Cada um tem o mestre que merece

30 de julho. Dia de gênios únicos, porque insubstituíveis, irem embora. Foi assim em 2007, quando, de uma única vez, perdemos Ingmar Bergman e Michelangelo Antonioni (embora, admito, seu cinema não me comova como eu mesmo gostaria). E, agora, em 2012, a trágica data se repete: desta vez, morreu Chris Marker.

Na maioria das vezes, parece que somente com fatos agudos desse porte se torna possível dimensionar a importância de certos personagens. O ser humano é um tanto quanto mórbido nesse sentido. Marker é um dos nomes fundamentais do documentário: ajudou a reformular o gênero – se é que pode ser chamado assim -, inserindo doses de ficção na realidade crua que costumava filmar. Só nos 28 minutos de La Jetée – esse, sim, pura ficção -, seu mais conhecido trabalho, lançado em 1962, fez mais por sua arte do que uns 60% dos diretores ao longo da história – e, detalhe, somente usando fotos, imagens paradas. Subverteu o princípio básico do cinema, o movimento.

E, ainda assim, é lembrado como simples “documentarista francês” nas notas a respeito de sua morte. Enquanto isso, realizadores atuais apoiados pela grande máquina do marketing, essencial nos tempos modernos, parecem já garantir seus lugares como novos deuses a guiarem seus rebanhos – no caso, as multidões a se acotovelarem nos multiplexes de shopping centers. Christopher Nolan é um desses. Melhor roteirista do que cinegrafista – e, ainda assim, quase que inevitavelmente, seus argumentos acabam pecando em algum momento -, cria interessantes ideias no papel, mas razoáveis, ou até mesmo fracas, onde mais importa: na tela.

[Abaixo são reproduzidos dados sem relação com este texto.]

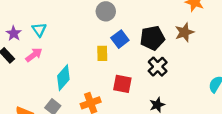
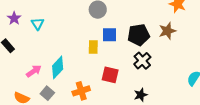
purple star: (14, 33) -> (14, 18), moved
blue square: (120, 39) -> (109, 35), turned 35
pink arrow: (34, 55) -> (34, 71), moved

Batman Begins possui uma ótima primeira hora, embora sua parte final seja apressada, descartando personagens de forma inexplicável. O Cavaleiro das Trevas impressiona à primeira vista; contudo, diminui a cada revisão: há coisas demais acontecendo ao mesmo tempo; as sequências de ação são filmadas sem coerência alguma – nunca sabemos se X está perto de Y, se K se move na mesma direção de J etc. -; a dramatização, com exceção das cenas do Coringa de Heath Ledger, a força motriz do longa, é forçada. A Origem seria melhor se fosse um quadrinho ou jogo de videogame; muita falação, muita explicação para quase nada de imagem que valha a pena. Ainda não vi o novo Batman, mas não espero grandes melhorias: cinema não se faz apenas com construção de personagem, referências à cultura pop, roteiros labirínticos, piscadelas para o espectador. Com tudo isso, apesar de todas as notáveis limitações de Nolan, ai de quem falar mal – ou melhor, ver o óbvio – sobre seu trabalho.

Nesses momentos de histeria popular, então, resta-nos honrar o legado daquele que não é apenas um “documentarista francês”. Cada um tem o mestre que merece.